Images courtesy of Seattle Channel

You can watch the entire Seattle City Council Public Safety and Human Services Committee meeting from Seattle Channel in the video below:

Local leaders question the public health approach as they see the number of drug overdose deaths reach an unprecedented crisis level.

Drug overdose deaths have tripled in the past 7 years, says King County Public Health’s Brad Finegood, who was part of a group telling the Seattle City Council Public Safety Committee about their harm reduction efforts – what they call “meeting people where they’re at” – especially since there’s so much crossover of drug use and homelessness.

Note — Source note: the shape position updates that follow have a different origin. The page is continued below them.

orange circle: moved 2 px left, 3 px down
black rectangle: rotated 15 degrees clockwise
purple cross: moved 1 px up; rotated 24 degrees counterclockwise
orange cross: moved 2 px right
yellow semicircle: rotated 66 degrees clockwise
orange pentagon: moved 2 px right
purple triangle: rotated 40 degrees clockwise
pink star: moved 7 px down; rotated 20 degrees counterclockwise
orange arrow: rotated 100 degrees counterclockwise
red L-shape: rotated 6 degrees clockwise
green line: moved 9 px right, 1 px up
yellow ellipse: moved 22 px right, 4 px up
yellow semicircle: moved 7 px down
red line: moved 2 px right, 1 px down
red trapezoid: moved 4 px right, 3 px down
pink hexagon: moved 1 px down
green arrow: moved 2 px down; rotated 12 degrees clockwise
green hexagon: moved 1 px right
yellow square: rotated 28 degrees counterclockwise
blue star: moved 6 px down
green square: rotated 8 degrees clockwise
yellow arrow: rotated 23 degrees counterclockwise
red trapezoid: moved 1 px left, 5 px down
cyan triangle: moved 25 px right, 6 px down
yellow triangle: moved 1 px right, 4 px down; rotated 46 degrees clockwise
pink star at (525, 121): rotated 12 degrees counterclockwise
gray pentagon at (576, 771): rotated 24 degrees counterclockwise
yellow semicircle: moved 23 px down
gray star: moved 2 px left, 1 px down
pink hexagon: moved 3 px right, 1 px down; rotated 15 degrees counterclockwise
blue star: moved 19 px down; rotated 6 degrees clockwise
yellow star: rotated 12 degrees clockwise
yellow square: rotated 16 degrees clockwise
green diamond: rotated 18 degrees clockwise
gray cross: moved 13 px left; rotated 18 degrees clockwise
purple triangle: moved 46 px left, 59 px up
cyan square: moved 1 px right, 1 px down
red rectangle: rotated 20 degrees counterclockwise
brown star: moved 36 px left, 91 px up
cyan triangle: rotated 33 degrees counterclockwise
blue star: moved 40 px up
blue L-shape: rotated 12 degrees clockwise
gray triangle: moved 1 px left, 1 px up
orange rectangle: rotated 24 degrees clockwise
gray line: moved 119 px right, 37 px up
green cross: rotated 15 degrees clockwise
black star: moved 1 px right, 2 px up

Council member, Sara Nelson, says she agrees with the need for harm reduction, but she asked about trying to help people who want to stop using.  “Does Public Health agree that it has a responsibility to change behavior, beyond ‘meeting people where they’re at,’” Nelson asks, “in order to help them address their addiction long-term?”

In response, Brad Finegood told Nelson, “If somebody comes in and says ‘I want to gain abstinence in my life,’ we absolutely want to help that person find that trajectory to get to abstinence.”

However, as has been said many times before, people need places to go and to live to get help, and there just isn’t enough to meet the need and the groups talking to the Committee offered that reminder.

Council members also heard about lot of money meant for police recruitment still unspent, and it comes as Seattle Police fall short on hiring and exceed their overtime budget.

SPD is still a bit behind their projections for new officer hires, but the rate at which they’re leaving is falling a bit.

The Mayor’s office promised a new recruiting push but now tells the city council it’s mostly on hold until fall, after they test social media ads.

Council member, Alex Pedersen, says campaign season is on again, and candidates know how to market themselves and get the message out quickly, so he hopes the Mayor and SPD will act with the same urgency. Meanwhile, Public Safety Committee chair, Lisa Herbold, is among those expressing concern that police are using a lot of overtime to meet minimum precinct staffing numbers, something she says is “not ideal” but which she says is also a problem for the 911 call center and Seattle Fire.

The council members also questioned whether salary savings from last year’s unfilled jobs should have been put into the still-idle recruitment budget when it could be used for the overtime.